Assisted Reproductive Technologies (ART)

Answer 56

Method that replaces the source of a male or female gamete, aid fertilisation or provide a uterus
-Developed to treat infertility but are becoming part of genetic screening

Question 57

Advantages of Genetic Testing

Answer 57

• Improve lives with respect to health and standards of living
• Clarify a diagnosis and direct a physician towards appropriate treatments.
• Allow families to avoid having children with devastating diseases.
• Identify people at high risk for conditions that maybe preventable

Question 58

Disadvantages of Genetic testing

Answer 58

• Possibility of lab errors –>sample misidentification, contamination
• Uncertainties surrounding test interpretation
• Lack of available medical options
• Potential for provoking anxiety
• Risks for discrimination e.g. insurance policies
• Social stigmatisation.

Question 59

Policy Challenges Involved with Genetic testing

The HSNO Act 1996

Answer 59

Purpose: To protect the environment and the health and safety of people and communities by preventing or managing the adverse effects of hazardous substances and new organisms.

Question 60

Syndromic

Answer 60

Hearing loss appears with another phenotype

e.g. have a syndrome associated with hearing loss

Question 61

Nonsyndromic

Answer 61

Hearing loss is the only phenotype the individual has.

Question 62

Genetic Linkage

Answer 62

• Describes how 2 genes that are closely associated on the same chromosome are frequently inherited together
• Closer 2 genes are on the chromosome, greater their chances are being inherited together or linked
• Strength of linkage between 2 genes depends upon the distance between the genes on the chromosome

Question 63

Genetic Markers

Answer 63

-Identifiable segments of DNA sequence with a known physical location on a chromosome.

Properties

• easy identifiable
• associated with a specific locus
• highly polymorphic

Purpose: to track the inheritance of a nearby gene that has not yet been identified, but whose approximate location is known.
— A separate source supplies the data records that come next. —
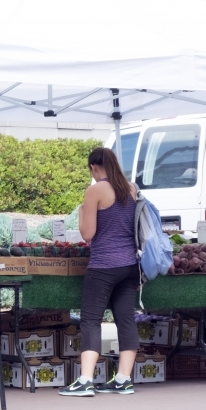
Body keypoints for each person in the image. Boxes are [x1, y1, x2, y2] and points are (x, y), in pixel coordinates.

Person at [60, 147, 139, 397]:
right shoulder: (131, 188)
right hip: (129, 266)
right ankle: (124, 379)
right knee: (126, 320)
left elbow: (87, 234)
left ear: (94, 168)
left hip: (104, 265)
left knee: (91, 320)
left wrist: (84, 211)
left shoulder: (95, 191)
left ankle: (85, 380)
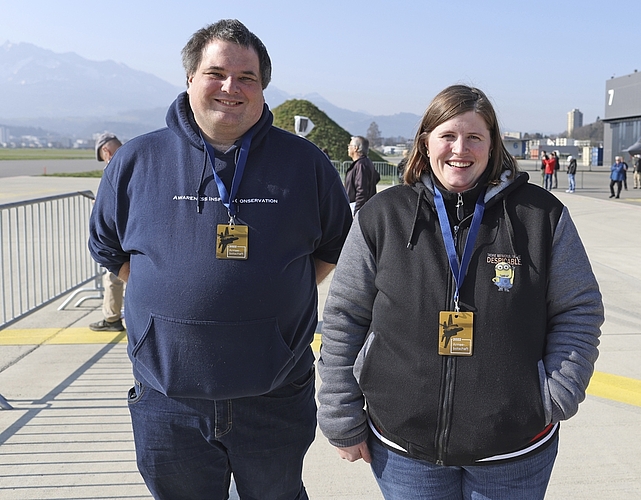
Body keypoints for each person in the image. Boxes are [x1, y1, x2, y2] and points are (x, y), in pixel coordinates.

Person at [88, 19, 353, 500]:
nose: (231, 88)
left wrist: (267, 301)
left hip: (274, 394)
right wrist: (171, 302)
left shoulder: (305, 162)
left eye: (247, 78)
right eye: (216, 73)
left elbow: (333, 247)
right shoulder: (137, 160)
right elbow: (109, 247)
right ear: (190, 79)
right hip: (169, 399)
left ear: (263, 88)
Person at [317, 85, 604, 499]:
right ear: (425, 142)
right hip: (403, 449)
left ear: (492, 145)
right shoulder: (383, 216)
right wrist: (340, 414)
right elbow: (345, 316)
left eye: (474, 137)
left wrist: (553, 395)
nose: (460, 149)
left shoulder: (542, 216)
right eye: (447, 136)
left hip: (514, 450)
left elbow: (579, 309)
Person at [89, 133, 125, 332]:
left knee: (113, 276)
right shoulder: (136, 159)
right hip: (135, 232)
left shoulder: (114, 167)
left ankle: (112, 318)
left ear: (106, 151)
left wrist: (100, 206)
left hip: (120, 234)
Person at [345, 135, 380, 214]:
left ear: (355, 148)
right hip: (365, 206)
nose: (348, 147)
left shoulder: (361, 165)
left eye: (349, 145)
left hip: (358, 207)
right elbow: (376, 177)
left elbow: (361, 190)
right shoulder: (366, 162)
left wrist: (357, 212)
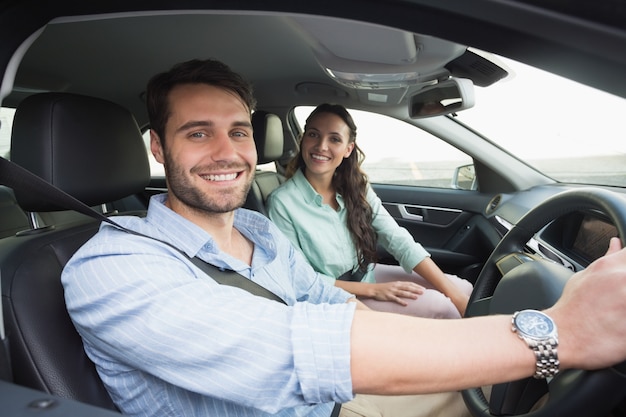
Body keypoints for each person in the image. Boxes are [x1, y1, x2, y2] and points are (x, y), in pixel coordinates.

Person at [61, 58, 626, 417]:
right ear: (158, 149)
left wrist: (447, 322)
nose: (227, 152)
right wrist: (560, 333)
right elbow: (298, 350)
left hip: (336, 396)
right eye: (197, 133)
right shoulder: (111, 265)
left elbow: (326, 302)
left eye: (238, 131)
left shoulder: (256, 229)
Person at [267, 103, 472, 319]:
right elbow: (300, 278)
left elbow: (398, 239)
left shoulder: (357, 187)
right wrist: (374, 290)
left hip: (365, 277)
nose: (321, 146)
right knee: (440, 307)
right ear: (303, 139)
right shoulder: (282, 203)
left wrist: (454, 294)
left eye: (334, 139)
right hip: (331, 298)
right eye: (313, 135)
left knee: (462, 288)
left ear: (348, 149)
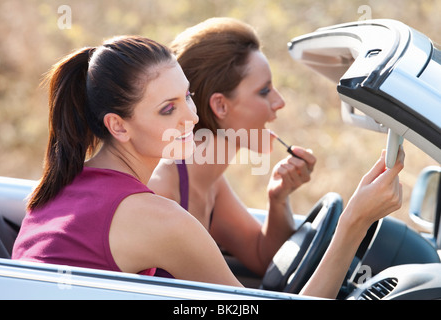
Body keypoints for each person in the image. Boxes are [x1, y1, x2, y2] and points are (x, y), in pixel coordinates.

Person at [148, 17, 405, 298]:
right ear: (220, 105)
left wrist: (278, 198)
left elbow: (264, 259)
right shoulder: (164, 193)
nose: (279, 102)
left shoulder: (210, 184)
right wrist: (354, 222)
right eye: (264, 91)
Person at [11, 35, 242, 286]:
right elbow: (242, 306)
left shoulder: (58, 187)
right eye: (168, 109)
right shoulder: (162, 221)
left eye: (187, 95)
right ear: (119, 126)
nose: (192, 118)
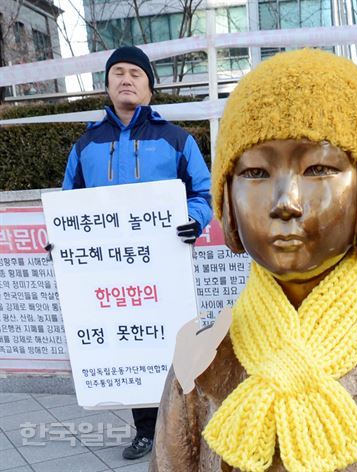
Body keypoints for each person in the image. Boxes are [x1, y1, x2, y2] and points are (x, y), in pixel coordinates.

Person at [149, 48, 357, 471]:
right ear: (227, 197)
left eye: (319, 169)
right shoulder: (201, 363)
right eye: (256, 173)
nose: (286, 201)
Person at [61, 45, 213, 460]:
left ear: (150, 87)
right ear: (107, 84)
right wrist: (60, 241)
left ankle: (187, 424)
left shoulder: (175, 139)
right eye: (118, 73)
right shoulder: (86, 146)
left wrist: (194, 220)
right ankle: (146, 429)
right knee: (132, 341)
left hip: (166, 264)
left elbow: (204, 192)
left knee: (176, 343)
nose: (126, 79)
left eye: (136, 74)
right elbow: (67, 205)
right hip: (111, 271)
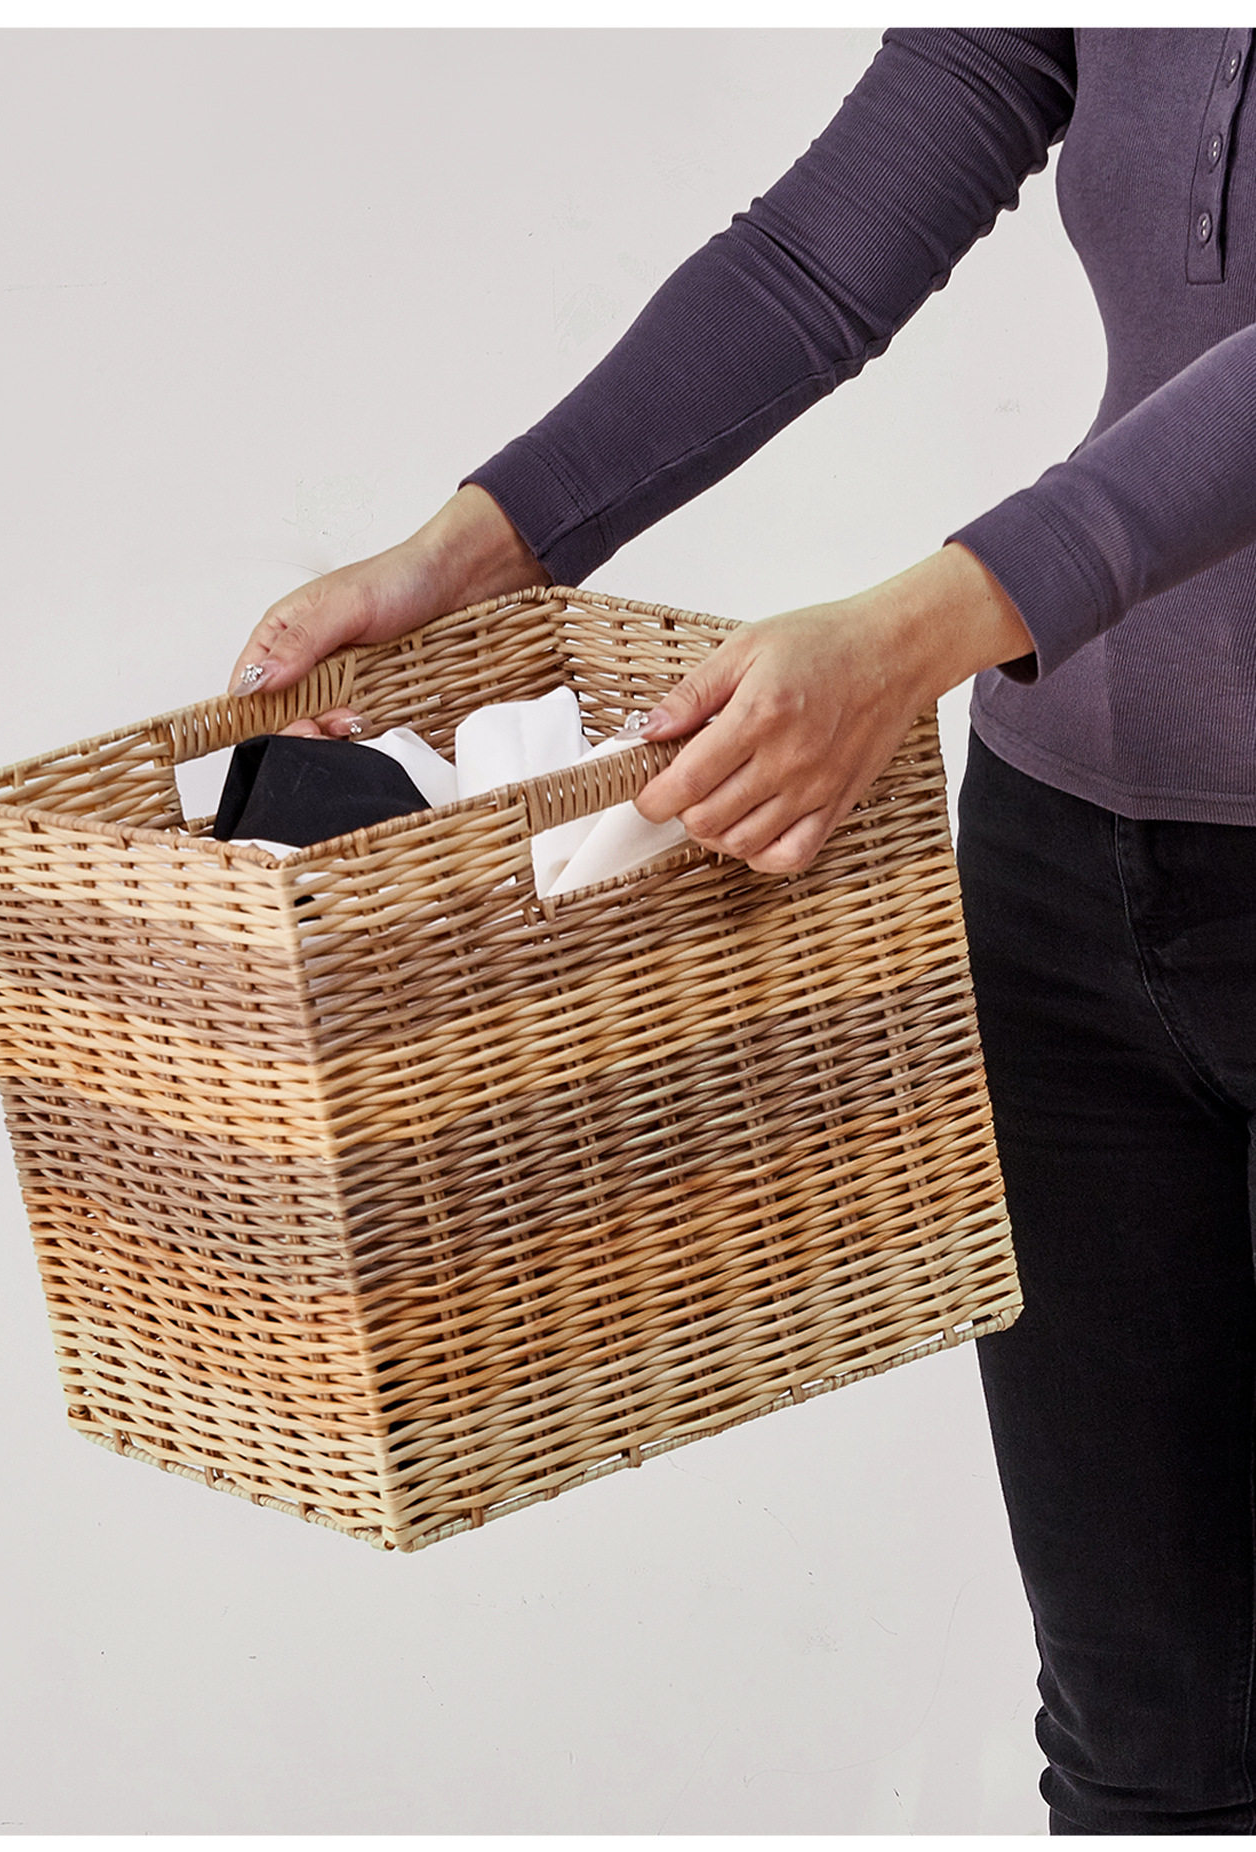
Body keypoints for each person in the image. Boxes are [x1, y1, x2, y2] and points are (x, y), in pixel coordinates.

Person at [227, 30, 1256, 1835]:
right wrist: (476, 553)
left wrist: (916, 630)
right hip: (1063, 881)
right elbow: (824, 247)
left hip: (1053, 728)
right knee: (1141, 1746)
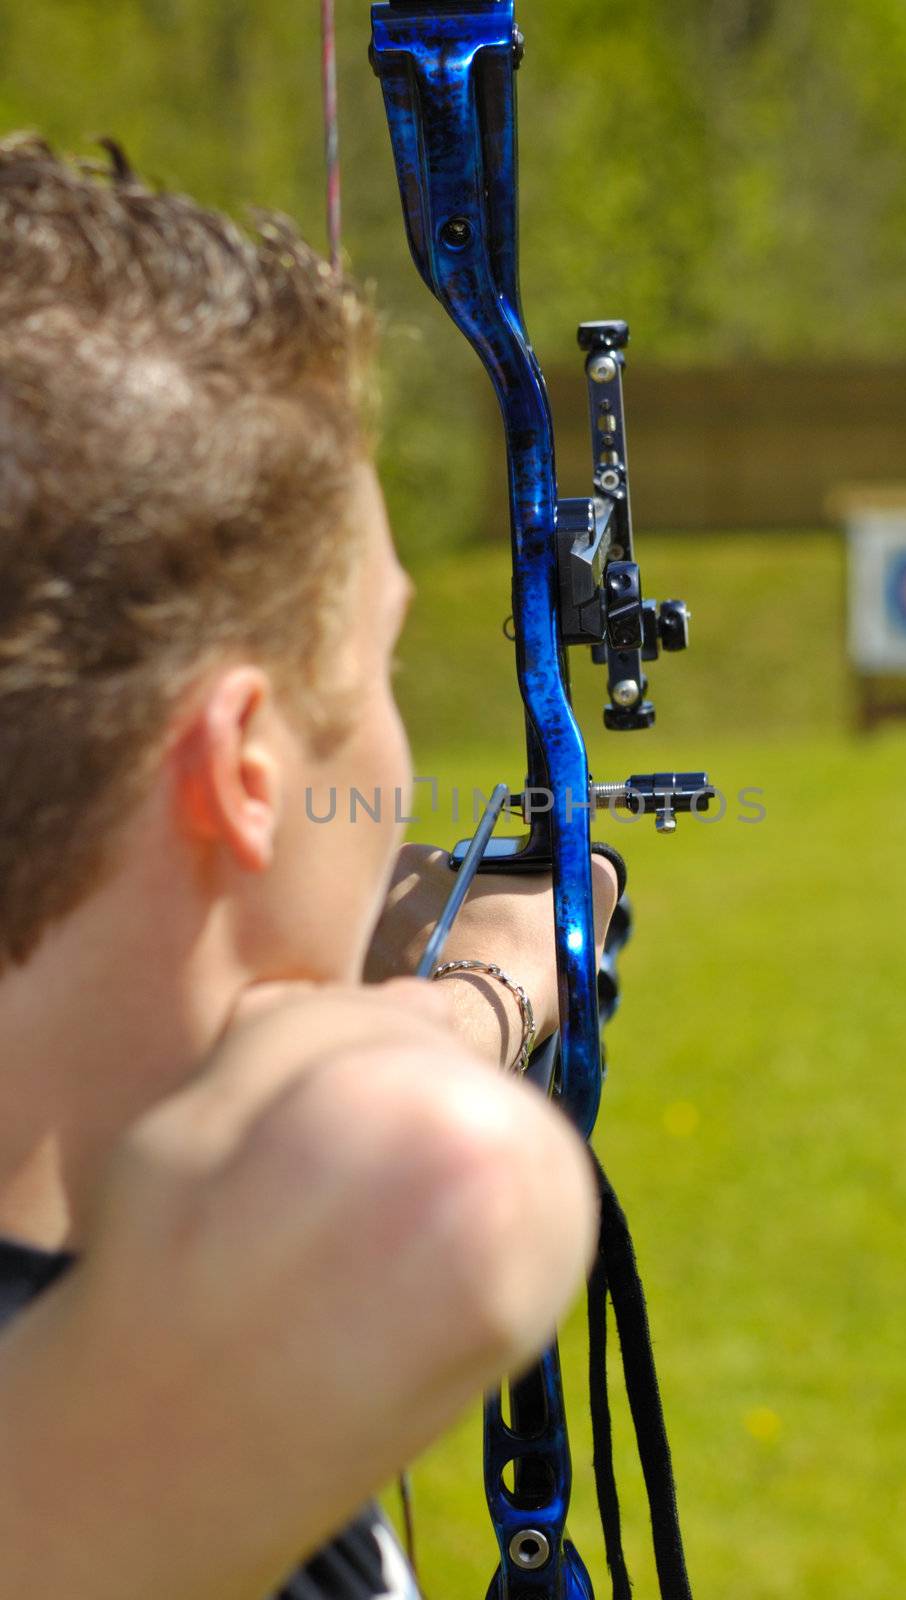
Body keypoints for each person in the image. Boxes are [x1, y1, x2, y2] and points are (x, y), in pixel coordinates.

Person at [0, 137, 617, 1599]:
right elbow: (447, 1193)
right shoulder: (114, 1462)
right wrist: (489, 986)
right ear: (243, 769)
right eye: (376, 662)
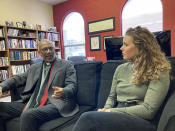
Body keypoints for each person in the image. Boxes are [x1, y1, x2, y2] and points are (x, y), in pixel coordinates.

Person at [72, 26, 171, 131]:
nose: (121, 48)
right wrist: (105, 110)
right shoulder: (120, 69)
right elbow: (111, 97)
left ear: (141, 47)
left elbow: (148, 110)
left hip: (141, 119)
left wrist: (111, 112)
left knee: (87, 118)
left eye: (126, 44)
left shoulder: (159, 70)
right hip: (117, 114)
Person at [0, 39, 79, 131]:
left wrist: (64, 91)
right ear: (39, 53)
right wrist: (2, 86)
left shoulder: (66, 65)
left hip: (55, 103)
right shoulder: (35, 67)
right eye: (45, 49)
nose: (49, 51)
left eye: (51, 48)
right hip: (32, 103)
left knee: (28, 114)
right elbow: (18, 78)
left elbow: (72, 85)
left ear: (55, 50)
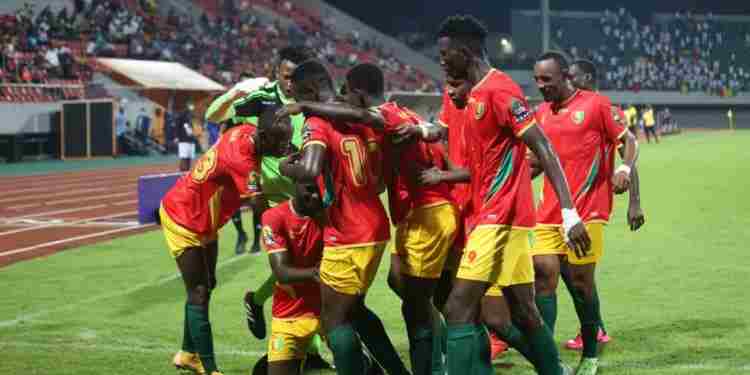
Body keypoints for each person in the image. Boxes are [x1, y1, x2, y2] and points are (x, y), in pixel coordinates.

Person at [426, 15, 590, 375]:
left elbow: (543, 147)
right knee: (523, 312)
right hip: (496, 215)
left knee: (458, 308)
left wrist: (569, 213)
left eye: (445, 53)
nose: (440, 60)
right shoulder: (470, 95)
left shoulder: (499, 90)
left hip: (499, 216)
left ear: (465, 51)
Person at [278, 62, 457, 375]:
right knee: (361, 306)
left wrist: (286, 166)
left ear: (307, 91)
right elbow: (379, 182)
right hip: (379, 222)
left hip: (352, 229)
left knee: (335, 318)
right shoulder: (369, 119)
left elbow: (309, 170)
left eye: (293, 94)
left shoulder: (319, 119)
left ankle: (435, 360)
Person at [162, 107, 293, 375]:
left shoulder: (244, 132)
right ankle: (210, 369)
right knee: (198, 291)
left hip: (205, 220)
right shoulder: (243, 161)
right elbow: (260, 206)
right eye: (280, 142)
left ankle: (188, 353)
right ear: (265, 137)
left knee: (207, 284)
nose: (284, 146)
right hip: (183, 217)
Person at [531, 53, 640, 375]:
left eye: (546, 80)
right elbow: (536, 162)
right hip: (548, 211)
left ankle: (590, 354)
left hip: (589, 209)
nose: (540, 87)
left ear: (564, 75)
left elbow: (629, 140)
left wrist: (624, 169)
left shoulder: (596, 105)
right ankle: (548, 357)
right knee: (543, 274)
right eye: (537, 80)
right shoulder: (541, 113)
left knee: (581, 284)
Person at [561, 59, 645, 351]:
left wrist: (634, 202)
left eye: (572, 77)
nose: (568, 82)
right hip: (564, 204)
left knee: (577, 272)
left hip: (591, 203)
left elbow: (628, 151)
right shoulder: (568, 108)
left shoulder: (602, 107)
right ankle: (596, 327)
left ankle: (592, 331)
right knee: (564, 269)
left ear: (587, 77)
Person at [259, 180, 329, 375]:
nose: (316, 196)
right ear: (295, 185)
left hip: (330, 309)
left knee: (359, 362)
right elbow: (281, 272)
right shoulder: (273, 217)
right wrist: (315, 273)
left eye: (319, 191)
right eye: (310, 190)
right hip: (289, 313)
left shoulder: (330, 213)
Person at [175, 106, 196, 172]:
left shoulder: (190, 120)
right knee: (184, 157)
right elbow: (177, 127)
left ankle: (187, 171)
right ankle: (182, 171)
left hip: (191, 141)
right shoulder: (181, 117)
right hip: (183, 141)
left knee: (189, 157)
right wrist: (177, 137)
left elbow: (191, 131)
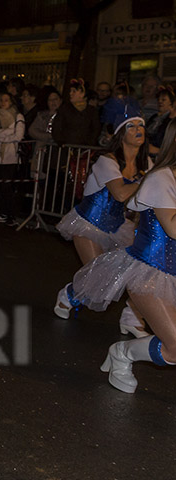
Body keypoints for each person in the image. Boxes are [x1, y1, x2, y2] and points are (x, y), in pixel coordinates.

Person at [71, 138, 176, 393]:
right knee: (175, 348)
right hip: (150, 271)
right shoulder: (161, 178)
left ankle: (130, 319)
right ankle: (123, 353)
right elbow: (173, 228)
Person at [55, 99, 151, 338]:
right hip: (89, 223)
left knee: (143, 270)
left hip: (119, 225)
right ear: (120, 132)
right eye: (131, 126)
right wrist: (149, 180)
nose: (138, 129)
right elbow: (119, 193)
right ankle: (68, 295)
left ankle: (132, 317)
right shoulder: (106, 161)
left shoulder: (145, 163)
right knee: (98, 282)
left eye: (141, 125)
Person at [0, 91, 25, 224]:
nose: (3, 103)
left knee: (7, 186)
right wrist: (8, 133)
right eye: (1, 100)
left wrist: (2, 135)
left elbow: (18, 136)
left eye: (6, 100)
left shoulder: (17, 116)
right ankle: (2, 212)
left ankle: (10, 214)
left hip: (10, 156)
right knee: (0, 186)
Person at [52, 78, 101, 148]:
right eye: (70, 91)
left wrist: (90, 143)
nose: (70, 93)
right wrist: (60, 141)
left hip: (84, 149)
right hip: (66, 147)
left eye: (74, 91)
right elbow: (56, 127)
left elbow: (96, 129)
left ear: (82, 94)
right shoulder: (64, 109)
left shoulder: (92, 111)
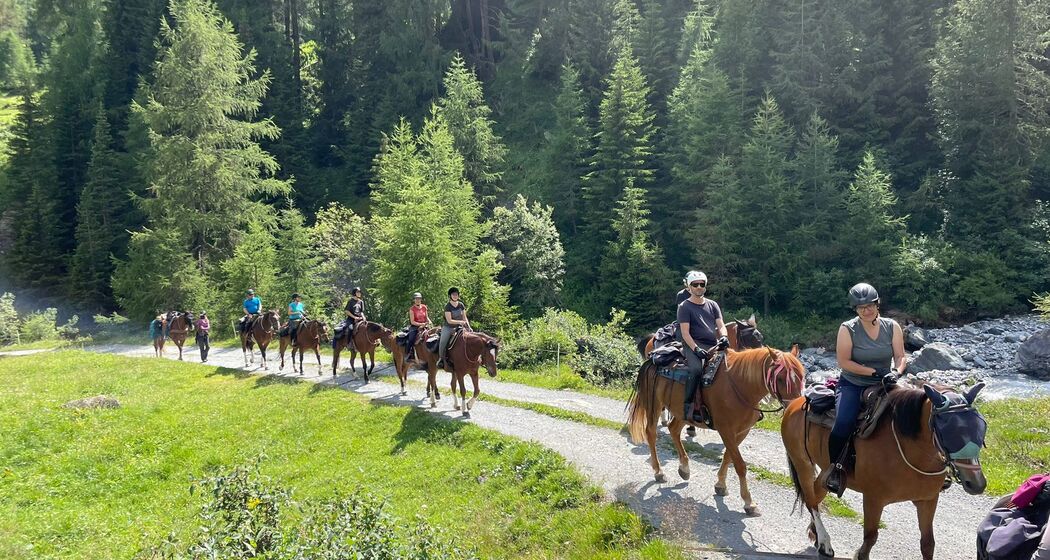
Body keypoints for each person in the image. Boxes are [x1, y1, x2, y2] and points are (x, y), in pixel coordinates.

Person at [825, 282, 906, 495]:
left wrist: (896, 372)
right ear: (855, 309)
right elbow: (844, 361)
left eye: (870, 305)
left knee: (913, 411)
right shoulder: (848, 328)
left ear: (877, 304)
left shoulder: (892, 326)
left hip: (886, 382)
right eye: (861, 308)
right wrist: (874, 372)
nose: (866, 310)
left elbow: (900, 356)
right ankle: (835, 469)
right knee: (843, 422)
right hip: (853, 383)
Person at [677, 270, 729, 424]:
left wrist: (724, 337)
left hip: (712, 344)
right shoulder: (684, 306)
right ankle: (688, 406)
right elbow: (685, 333)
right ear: (689, 287)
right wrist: (695, 349)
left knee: (729, 368)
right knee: (696, 370)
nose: (699, 287)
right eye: (695, 284)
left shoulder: (713, 305)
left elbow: (721, 326)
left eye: (702, 284)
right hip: (693, 344)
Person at [438, 287, 471, 369]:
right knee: (443, 341)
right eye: (453, 294)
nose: (455, 296)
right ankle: (441, 359)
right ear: (450, 296)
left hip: (460, 326)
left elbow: (464, 317)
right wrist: (460, 322)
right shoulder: (447, 306)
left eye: (456, 294)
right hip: (448, 327)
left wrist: (469, 326)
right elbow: (449, 320)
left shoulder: (461, 305)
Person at [406, 292, 429, 360]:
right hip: (415, 327)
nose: (418, 300)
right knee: (411, 339)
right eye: (416, 299)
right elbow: (412, 322)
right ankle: (409, 354)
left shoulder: (424, 307)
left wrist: (429, 322)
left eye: (419, 298)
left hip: (425, 326)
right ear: (414, 300)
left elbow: (426, 317)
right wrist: (421, 324)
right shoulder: (412, 309)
Used in genetic analysis.

Question 64

Haplotypes

Answer 64

• Unique combinations of linked alleles over extended regions of the genome
• A group of specific alleles at neighbouring genes/markers that tend to be inherited together.

Question 65

Replication Slippage

Answer 65

Causes by mismatches between DNA strands while being replicated during meiosis.

Question 66

Linkage Disequilibrium (LD)

Answer 66

• Association between 2 alleles near each other on a chromosome, such that they are inherited together more frequently than expected by chance.
• The degree to which an allele of one SNP is observed with an allele of another SNP within a popn

Loci that are physically close together exhibit stronger LD than loci that are further apart on a chromosome.

Question 67

Linkage equilibrium

Answer 67

• The haplotypes are present at equal frequencies

- Knowledge of sequence at site 1 provides no information about sequence at site 2.